**ASSIGNMENT**: Each line of the listing that holds "Left" counts once; report how many there are, and nothing more.

**GIVEN ENTRIES**:
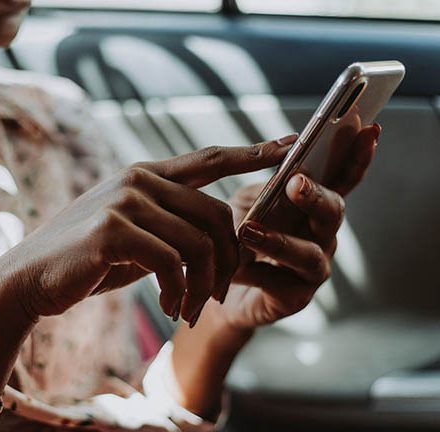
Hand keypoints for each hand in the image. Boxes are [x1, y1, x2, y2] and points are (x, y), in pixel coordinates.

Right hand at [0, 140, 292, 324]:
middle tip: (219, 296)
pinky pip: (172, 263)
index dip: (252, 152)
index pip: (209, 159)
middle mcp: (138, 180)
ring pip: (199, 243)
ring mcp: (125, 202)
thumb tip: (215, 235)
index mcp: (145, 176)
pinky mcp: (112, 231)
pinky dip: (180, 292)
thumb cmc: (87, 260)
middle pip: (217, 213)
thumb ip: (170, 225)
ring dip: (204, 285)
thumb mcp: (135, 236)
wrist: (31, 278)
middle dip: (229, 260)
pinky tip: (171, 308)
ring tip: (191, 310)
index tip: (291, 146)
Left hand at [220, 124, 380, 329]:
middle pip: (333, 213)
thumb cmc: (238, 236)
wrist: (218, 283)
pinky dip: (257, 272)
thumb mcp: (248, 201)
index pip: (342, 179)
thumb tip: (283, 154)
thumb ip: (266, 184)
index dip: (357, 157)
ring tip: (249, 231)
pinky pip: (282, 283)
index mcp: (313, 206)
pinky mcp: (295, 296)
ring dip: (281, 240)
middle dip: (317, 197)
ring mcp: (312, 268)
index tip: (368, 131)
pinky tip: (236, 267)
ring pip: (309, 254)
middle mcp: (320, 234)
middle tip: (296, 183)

...

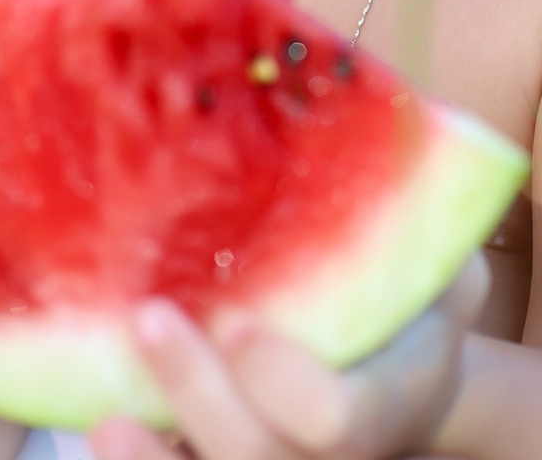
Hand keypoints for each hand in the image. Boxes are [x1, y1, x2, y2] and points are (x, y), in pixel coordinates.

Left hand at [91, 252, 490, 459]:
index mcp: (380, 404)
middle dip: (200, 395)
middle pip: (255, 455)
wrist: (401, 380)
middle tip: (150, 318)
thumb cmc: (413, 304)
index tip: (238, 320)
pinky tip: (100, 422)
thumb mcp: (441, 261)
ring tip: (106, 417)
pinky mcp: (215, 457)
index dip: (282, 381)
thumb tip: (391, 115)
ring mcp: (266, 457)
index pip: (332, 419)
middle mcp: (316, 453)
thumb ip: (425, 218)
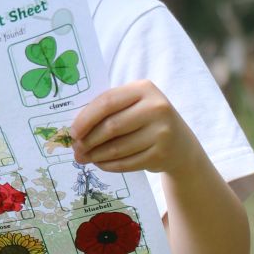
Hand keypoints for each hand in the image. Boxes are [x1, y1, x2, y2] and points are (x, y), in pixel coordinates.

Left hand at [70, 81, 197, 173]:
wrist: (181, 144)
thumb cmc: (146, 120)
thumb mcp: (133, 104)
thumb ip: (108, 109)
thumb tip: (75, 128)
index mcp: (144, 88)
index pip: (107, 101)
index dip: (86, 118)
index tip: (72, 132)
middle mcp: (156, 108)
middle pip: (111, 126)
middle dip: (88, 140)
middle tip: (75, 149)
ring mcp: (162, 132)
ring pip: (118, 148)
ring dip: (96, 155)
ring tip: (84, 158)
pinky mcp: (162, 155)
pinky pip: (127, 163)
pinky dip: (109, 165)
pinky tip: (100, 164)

---

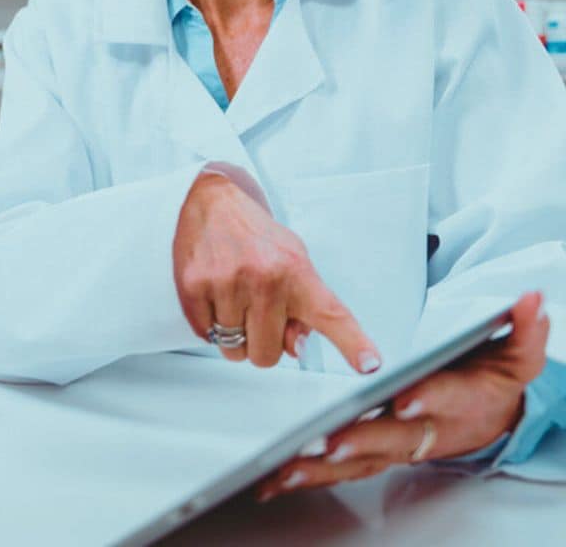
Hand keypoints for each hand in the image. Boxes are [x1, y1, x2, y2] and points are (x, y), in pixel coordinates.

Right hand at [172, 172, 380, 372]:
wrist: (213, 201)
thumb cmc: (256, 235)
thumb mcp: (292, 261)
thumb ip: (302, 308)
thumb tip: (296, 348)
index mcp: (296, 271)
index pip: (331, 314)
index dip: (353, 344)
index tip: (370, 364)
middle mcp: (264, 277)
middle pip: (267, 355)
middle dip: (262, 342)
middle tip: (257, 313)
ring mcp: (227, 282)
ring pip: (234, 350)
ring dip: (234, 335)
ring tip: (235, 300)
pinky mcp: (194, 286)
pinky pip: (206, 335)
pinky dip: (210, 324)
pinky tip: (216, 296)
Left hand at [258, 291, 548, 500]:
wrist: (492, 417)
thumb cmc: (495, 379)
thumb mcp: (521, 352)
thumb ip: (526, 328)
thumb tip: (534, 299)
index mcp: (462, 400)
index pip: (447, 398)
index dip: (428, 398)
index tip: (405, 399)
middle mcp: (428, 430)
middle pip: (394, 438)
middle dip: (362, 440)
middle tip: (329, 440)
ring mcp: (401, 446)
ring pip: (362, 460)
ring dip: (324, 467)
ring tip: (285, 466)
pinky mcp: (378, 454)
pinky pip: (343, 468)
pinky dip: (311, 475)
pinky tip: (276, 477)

**COMPLETED TASK**: 4